The correct way may be to use CString::into_ptr, which is unfortunately quite new. I say maybe because how to handle resource ownership across ffi boundaries like this requires some careful choices, not sure what’s the best.


#9

You need into_ptr:

#[no_mangle]
pub extern fn call_me_from_c() -> *const libc::c_char {
    let thecstring = CString::new("Hello, world!").unwrap();
    thecstring.into_ptr()
}

But either way this is a memory leak unless you take care of cleaning up somehow.

However as @bluss said, in some circumstances you may actually not want to return an owned pointer, depending on the actual needs and choices.


#10

[quote=“bluss, post:8, topic:2042”]
The code that is dereferencing the pointer is at fault
[/quote]I find it difficult to accept this unless call_me_from_c is expected to return an invalid pointer.


#11

It is how Rust works internally. We can create arbitrary raw pointers in safe Rust but only use raw pointers (offset or deref, or pass to ffi) by using unsafe blocks. We’ve simply decided that raw pointers have no guarantee of being vaild pointers.
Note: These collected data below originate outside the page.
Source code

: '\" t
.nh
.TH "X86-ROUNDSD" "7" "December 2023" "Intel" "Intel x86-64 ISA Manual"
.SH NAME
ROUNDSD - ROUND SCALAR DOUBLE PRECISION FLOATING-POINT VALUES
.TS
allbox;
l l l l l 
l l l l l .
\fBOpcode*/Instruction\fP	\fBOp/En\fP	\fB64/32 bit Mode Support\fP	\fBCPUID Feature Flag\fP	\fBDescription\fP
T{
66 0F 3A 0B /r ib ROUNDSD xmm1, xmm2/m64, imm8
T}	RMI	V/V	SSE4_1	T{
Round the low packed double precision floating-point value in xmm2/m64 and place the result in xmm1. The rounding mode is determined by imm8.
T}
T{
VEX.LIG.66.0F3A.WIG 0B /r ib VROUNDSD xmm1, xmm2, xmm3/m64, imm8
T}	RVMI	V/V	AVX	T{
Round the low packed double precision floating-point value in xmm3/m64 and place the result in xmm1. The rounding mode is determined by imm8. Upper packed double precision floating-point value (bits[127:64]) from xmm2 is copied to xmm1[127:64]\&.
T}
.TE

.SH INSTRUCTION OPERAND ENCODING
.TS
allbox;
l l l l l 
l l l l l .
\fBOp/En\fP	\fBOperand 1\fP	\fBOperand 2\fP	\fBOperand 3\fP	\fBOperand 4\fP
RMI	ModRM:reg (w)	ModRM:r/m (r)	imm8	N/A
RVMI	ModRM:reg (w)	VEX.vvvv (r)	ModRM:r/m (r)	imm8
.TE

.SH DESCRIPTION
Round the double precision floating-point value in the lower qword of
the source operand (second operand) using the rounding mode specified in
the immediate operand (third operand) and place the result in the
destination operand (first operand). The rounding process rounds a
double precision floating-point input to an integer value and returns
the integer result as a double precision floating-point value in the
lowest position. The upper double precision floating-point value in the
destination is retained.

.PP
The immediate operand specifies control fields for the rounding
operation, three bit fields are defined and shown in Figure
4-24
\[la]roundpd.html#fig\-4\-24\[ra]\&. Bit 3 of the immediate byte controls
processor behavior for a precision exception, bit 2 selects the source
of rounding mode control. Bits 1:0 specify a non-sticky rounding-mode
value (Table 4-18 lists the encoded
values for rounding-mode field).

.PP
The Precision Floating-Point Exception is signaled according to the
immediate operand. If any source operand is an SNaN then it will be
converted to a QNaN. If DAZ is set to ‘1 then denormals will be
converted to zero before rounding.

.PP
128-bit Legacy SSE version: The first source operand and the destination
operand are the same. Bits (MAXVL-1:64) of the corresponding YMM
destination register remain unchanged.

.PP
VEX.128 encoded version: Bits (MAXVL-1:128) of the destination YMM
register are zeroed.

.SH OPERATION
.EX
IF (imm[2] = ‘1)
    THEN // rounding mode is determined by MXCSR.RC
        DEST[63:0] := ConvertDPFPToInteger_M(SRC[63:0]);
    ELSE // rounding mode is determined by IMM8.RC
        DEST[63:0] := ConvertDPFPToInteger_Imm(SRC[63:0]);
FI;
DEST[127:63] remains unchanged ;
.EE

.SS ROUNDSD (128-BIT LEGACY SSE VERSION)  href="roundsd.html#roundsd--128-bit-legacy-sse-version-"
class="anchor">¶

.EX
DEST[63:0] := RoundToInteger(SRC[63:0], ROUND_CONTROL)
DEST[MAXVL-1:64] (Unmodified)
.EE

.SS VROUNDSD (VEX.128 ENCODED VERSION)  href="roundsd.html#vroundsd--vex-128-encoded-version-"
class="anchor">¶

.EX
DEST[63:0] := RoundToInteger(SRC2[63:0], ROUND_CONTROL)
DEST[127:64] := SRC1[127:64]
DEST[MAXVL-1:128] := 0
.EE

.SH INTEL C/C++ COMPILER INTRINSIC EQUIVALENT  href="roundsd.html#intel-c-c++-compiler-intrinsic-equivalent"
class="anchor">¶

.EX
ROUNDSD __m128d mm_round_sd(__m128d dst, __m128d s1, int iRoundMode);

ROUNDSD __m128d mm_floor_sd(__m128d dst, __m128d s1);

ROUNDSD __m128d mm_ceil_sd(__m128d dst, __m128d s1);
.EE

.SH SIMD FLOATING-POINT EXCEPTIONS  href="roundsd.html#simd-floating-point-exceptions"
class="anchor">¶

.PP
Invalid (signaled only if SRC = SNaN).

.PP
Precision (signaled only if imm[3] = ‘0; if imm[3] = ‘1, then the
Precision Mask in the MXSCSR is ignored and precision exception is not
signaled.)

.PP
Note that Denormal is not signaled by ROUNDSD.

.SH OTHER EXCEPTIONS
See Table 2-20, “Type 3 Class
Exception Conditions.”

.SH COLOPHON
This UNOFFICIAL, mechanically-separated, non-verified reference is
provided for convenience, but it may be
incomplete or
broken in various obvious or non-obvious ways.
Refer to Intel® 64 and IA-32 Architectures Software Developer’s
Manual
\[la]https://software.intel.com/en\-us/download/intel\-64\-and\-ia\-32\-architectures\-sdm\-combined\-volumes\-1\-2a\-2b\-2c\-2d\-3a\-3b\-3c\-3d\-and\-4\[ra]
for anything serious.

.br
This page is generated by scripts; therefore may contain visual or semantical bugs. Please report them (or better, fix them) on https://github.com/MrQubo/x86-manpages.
In Rust we have a ways to express that a pointer is always valid: &T, &mut T, Box<T>, Rc<T> and so on. Unfortunately we can’t use these across the ffi boundary. We also can’t enforce Rust’s rules in programs that are not written in Rust…


#12

A raw pointer is just a strong typedef of a usize. There are no guarantees about the value of a number. If the function’s doc says it returns a number that’s actually the address of a valid object, then it’s up to the implementor of the function to make it so. The implementor could just as well return 42 as *const libc::c_char, but he’d be breaking his own contract. As far as Rust is concerned, the function’s contract says it returns a number between 0 and 2^32 or 2^64 depending on your platform.